Und sie haben hochgerechnet, was bisherige Beschlüsse der Regierung an Entlastung bringen: Dazu zählen die Reformpakete bei der Rente. Und zusätzliche Staatseinnahmen, etwa durch Brennelementesteuer und Luftverkehrsabgabe, die in der Wirtschaft durchaus umstritten sind.

 

 

 

Das Ergebnis: Die sogenannte „verdeckte Verschuldung“ sinkt.

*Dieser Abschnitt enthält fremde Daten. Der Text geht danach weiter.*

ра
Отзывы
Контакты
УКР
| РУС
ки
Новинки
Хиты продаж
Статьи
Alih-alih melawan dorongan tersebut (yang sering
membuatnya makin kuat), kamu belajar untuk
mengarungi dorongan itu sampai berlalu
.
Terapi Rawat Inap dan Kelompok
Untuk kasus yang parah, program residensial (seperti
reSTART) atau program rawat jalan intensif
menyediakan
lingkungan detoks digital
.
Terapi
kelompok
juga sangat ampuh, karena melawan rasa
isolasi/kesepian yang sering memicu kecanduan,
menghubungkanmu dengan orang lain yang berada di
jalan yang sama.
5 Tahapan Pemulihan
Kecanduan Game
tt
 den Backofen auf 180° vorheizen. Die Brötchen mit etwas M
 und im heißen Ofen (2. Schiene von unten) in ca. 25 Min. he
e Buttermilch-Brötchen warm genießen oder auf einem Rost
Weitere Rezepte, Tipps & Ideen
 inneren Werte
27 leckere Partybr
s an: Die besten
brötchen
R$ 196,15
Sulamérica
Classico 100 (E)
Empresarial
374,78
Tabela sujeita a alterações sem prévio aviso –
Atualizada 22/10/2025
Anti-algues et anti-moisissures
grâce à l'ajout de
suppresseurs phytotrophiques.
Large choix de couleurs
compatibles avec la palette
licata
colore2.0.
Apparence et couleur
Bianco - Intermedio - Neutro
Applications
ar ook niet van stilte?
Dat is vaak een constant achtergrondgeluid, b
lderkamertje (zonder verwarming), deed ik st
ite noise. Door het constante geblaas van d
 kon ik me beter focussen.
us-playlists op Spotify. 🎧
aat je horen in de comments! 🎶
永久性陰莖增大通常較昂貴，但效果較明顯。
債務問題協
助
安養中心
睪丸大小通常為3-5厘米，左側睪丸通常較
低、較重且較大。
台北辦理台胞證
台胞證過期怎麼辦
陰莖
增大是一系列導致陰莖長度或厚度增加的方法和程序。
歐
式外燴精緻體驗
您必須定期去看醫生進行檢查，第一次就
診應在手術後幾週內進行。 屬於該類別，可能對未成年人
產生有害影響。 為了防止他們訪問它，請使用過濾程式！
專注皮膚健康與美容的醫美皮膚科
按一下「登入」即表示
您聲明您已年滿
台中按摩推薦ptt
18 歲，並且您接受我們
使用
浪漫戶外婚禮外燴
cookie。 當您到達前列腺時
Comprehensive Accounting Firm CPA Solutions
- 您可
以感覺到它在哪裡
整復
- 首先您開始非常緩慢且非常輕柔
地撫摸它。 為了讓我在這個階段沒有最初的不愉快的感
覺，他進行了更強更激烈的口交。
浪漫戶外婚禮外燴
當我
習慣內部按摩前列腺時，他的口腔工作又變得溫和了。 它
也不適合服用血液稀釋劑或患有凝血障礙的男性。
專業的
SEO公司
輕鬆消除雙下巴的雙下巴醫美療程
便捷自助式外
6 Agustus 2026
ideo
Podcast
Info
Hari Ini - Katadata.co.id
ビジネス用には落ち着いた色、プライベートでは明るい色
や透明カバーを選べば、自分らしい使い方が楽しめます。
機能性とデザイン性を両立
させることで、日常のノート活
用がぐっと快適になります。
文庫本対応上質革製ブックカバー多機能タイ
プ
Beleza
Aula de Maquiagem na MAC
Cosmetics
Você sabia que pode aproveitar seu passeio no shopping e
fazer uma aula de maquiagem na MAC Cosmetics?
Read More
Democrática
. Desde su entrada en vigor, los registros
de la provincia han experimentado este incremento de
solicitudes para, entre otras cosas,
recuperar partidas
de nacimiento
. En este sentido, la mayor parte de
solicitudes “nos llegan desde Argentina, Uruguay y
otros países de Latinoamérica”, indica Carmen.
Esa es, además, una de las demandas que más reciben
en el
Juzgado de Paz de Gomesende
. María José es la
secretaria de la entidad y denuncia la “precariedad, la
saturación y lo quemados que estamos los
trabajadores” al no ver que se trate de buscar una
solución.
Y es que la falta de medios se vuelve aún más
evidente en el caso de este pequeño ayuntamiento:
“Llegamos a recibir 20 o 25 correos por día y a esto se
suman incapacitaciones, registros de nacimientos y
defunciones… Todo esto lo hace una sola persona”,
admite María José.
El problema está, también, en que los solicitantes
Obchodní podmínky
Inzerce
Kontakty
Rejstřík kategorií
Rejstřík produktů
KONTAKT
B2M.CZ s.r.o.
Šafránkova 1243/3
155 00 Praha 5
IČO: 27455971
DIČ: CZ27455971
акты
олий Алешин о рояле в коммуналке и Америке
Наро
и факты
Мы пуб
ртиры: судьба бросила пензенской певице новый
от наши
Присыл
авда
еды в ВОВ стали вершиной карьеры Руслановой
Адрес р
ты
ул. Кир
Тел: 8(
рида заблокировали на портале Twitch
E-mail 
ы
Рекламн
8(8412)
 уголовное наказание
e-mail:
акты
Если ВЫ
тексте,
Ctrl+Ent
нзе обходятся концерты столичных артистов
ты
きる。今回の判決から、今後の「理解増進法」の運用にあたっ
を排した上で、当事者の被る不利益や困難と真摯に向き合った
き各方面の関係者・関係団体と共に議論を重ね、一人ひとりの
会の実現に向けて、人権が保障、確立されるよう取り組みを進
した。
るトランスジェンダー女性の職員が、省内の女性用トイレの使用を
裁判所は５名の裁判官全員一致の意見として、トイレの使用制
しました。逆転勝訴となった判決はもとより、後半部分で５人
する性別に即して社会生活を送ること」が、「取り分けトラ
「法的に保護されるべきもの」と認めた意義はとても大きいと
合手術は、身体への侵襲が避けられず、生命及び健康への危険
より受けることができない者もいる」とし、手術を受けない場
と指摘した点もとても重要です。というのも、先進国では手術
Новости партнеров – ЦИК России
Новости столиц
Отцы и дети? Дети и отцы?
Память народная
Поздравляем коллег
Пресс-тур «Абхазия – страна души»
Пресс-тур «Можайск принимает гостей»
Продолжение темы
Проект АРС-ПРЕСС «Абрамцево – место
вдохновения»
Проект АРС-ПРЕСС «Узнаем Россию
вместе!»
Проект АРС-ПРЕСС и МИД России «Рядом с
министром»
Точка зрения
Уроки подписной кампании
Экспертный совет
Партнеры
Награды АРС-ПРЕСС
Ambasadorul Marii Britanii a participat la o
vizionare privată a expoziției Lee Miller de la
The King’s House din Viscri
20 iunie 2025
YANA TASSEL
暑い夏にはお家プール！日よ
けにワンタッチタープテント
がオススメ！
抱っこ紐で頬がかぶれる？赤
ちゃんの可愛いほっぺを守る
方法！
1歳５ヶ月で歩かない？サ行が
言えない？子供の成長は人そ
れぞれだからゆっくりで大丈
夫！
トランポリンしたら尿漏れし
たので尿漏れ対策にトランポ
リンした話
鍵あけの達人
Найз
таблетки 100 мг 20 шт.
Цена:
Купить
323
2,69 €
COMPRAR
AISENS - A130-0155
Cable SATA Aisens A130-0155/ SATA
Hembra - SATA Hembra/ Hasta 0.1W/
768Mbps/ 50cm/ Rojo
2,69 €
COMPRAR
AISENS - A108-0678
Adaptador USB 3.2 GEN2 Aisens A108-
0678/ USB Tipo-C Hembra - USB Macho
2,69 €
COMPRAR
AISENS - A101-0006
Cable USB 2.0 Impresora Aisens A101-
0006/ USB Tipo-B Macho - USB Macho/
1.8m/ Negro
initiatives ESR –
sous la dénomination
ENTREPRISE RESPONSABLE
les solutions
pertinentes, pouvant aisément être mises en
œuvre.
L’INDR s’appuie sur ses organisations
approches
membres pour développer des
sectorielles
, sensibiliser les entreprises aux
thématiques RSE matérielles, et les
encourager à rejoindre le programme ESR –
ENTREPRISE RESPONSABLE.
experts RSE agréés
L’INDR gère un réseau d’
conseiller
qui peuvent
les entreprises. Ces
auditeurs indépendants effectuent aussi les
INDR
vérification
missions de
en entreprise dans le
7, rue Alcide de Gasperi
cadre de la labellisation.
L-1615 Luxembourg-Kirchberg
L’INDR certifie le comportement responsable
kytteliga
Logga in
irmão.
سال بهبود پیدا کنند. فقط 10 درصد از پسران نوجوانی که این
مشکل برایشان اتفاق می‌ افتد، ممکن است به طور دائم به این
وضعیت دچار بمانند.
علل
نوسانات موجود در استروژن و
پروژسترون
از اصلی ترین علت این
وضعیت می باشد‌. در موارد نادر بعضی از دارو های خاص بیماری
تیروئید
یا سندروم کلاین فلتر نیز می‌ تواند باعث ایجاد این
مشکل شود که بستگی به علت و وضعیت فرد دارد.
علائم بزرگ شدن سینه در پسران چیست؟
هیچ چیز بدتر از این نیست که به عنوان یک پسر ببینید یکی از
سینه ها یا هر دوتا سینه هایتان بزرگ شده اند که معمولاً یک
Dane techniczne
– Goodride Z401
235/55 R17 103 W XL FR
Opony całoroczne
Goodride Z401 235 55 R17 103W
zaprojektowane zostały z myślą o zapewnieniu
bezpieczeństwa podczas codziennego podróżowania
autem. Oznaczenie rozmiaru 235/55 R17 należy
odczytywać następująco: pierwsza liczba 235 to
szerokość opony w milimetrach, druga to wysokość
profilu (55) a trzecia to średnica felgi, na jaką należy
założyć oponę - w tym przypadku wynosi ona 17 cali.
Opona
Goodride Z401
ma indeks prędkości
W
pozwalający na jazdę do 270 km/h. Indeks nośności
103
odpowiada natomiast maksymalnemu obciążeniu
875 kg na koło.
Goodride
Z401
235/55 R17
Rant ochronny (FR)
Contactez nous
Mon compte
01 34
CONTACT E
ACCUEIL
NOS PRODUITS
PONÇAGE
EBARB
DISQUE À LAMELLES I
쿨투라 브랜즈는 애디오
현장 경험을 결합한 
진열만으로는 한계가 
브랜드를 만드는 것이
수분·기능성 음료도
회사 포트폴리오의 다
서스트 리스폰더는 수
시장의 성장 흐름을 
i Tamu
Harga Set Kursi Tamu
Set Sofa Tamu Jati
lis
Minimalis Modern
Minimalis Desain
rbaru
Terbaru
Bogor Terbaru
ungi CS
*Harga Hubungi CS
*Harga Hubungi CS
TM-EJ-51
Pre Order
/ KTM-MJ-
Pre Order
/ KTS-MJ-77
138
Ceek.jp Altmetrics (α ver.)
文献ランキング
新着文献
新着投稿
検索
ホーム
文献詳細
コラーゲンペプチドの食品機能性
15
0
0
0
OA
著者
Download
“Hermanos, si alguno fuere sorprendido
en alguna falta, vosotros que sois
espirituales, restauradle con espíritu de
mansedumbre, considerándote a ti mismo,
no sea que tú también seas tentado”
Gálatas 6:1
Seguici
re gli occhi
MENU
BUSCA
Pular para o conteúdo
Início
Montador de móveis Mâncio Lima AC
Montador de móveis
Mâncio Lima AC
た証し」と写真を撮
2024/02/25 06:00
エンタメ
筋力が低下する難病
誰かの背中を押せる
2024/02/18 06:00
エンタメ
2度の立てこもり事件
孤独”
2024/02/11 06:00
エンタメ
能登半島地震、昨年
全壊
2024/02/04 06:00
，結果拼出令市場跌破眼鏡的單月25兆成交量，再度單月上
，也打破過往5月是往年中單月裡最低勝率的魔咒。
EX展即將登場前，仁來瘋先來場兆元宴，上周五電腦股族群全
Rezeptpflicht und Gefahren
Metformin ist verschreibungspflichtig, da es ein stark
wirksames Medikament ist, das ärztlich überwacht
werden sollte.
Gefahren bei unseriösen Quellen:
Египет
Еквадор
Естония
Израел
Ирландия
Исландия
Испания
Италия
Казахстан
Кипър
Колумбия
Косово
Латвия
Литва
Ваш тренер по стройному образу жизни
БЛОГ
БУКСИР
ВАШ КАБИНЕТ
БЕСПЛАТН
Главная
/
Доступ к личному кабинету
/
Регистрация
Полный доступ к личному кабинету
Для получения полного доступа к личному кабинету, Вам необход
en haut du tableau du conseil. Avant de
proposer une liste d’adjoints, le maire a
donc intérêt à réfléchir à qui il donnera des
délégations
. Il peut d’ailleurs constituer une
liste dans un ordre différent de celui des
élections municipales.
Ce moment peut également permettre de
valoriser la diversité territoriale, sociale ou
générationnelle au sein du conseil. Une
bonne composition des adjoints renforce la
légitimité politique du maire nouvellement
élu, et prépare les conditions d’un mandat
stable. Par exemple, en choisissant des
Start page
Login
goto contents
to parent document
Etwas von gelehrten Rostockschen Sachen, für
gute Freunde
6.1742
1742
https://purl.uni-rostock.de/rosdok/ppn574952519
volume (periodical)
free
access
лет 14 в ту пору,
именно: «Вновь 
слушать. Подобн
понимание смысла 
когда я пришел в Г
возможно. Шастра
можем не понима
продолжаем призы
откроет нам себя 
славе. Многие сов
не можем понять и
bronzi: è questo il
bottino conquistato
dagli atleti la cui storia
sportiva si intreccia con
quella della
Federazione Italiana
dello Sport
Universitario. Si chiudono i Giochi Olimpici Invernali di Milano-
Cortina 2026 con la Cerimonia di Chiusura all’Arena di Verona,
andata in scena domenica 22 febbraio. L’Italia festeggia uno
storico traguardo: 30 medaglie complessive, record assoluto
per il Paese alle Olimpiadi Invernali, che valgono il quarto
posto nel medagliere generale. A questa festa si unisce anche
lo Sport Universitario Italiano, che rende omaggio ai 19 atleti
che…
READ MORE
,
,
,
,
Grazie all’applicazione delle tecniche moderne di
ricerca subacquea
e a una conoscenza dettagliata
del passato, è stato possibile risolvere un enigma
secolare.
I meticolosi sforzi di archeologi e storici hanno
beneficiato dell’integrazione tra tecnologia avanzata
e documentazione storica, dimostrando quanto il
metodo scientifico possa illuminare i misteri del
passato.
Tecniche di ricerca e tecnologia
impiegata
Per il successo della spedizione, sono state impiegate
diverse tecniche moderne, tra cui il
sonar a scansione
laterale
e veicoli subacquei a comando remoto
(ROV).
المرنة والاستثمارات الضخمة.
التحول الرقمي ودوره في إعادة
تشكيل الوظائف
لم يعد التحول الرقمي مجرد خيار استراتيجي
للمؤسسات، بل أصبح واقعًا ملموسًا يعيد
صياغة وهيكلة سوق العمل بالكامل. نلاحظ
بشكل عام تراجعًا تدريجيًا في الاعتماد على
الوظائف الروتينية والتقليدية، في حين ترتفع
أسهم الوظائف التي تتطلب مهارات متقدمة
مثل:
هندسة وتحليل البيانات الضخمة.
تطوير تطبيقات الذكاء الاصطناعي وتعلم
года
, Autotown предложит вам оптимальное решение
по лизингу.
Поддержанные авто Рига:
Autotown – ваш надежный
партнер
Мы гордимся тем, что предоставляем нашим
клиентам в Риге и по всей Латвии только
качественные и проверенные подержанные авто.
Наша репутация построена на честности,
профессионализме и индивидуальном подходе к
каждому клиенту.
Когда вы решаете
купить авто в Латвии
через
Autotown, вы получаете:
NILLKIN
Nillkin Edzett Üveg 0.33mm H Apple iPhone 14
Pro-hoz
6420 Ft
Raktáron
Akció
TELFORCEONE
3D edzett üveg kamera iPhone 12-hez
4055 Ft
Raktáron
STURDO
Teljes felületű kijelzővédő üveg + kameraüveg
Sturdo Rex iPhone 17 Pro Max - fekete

Unter diesem Begriff werden die künftig zu erwartenden Schulden von Staat und Sozialversicherungen zusammengefasst. Was nach staubtrockener Statistik klingt, kann sich für alle, die jetzt Kinder sind, in Euro und Cent auszahlen.

 

 

 

So darf ein fünfjähriger Kindergarten-Knirps damit rechnen, dass er in seinem Leben 43.000 Euro mehr an Leistungen bekommen wird, als er einzahlt.

 

 

 

Das liest sich erstmal gut, ist aber nicht gut genug. „Im internationalen Vergleich liegen wir damit nur im Mittelfeld“, sagt Raffelhüschen. Zwar sieht es für kleine Briten deutlich schlechter aus. Ganz junge Schweizer und Skandinavier aber haben weitaus bessere Perspektiven.

 

 

 

Und viele wichtige Reformen habe Deutschland noch gar nicht richtig angepackt. Beispiel Krankenversicherung: „Hier sieht es am übelsten aus“, warnt Raffelhüschen. Man müsse den Bürgern klarmachen, „dass mit den künftigen Beitragseinnahmen die Leistungen nicht mehr finanziert werden können.“

 

 

 

Das liege am medizinischen Fortschritt und daran, dass die Gesellschaft immer älter wird.Er rechnet vor: „Heute kommen drei Erwerbstätige auf einen Rentner. Im Jahr 2030 werden es nur noch zwei sein.“ Obwohl die Ruheständler bereits Beiträge zur Krankenkasse zahlen, werden die Berufstätigen dann deutlich mehr an Abgaben aufbringen müssen.

 

 

 

Denn trotz der teilweise erreichten Entlastung türmt sich die „verdeckte Verschuldung“ noch immer zu einem erdrückenden Berg auf, den spätere Generationen abtragen müssen. „Wir lasten unseren Kindern und Enkelkindern viel zu viele Schulden auf“, kritisiert Raffelhüschen.

 

 

 

Auch bei der Pflegeversicherung sei Deutschland „nicht richtig fit für die alternde Gesellschaft“. Sein Vorschlag: Für das erste Jahr der Pflegebedürftigkeit solle sich jeder selbst absichern. Damit würde man den Jungen das Leben erleichtern.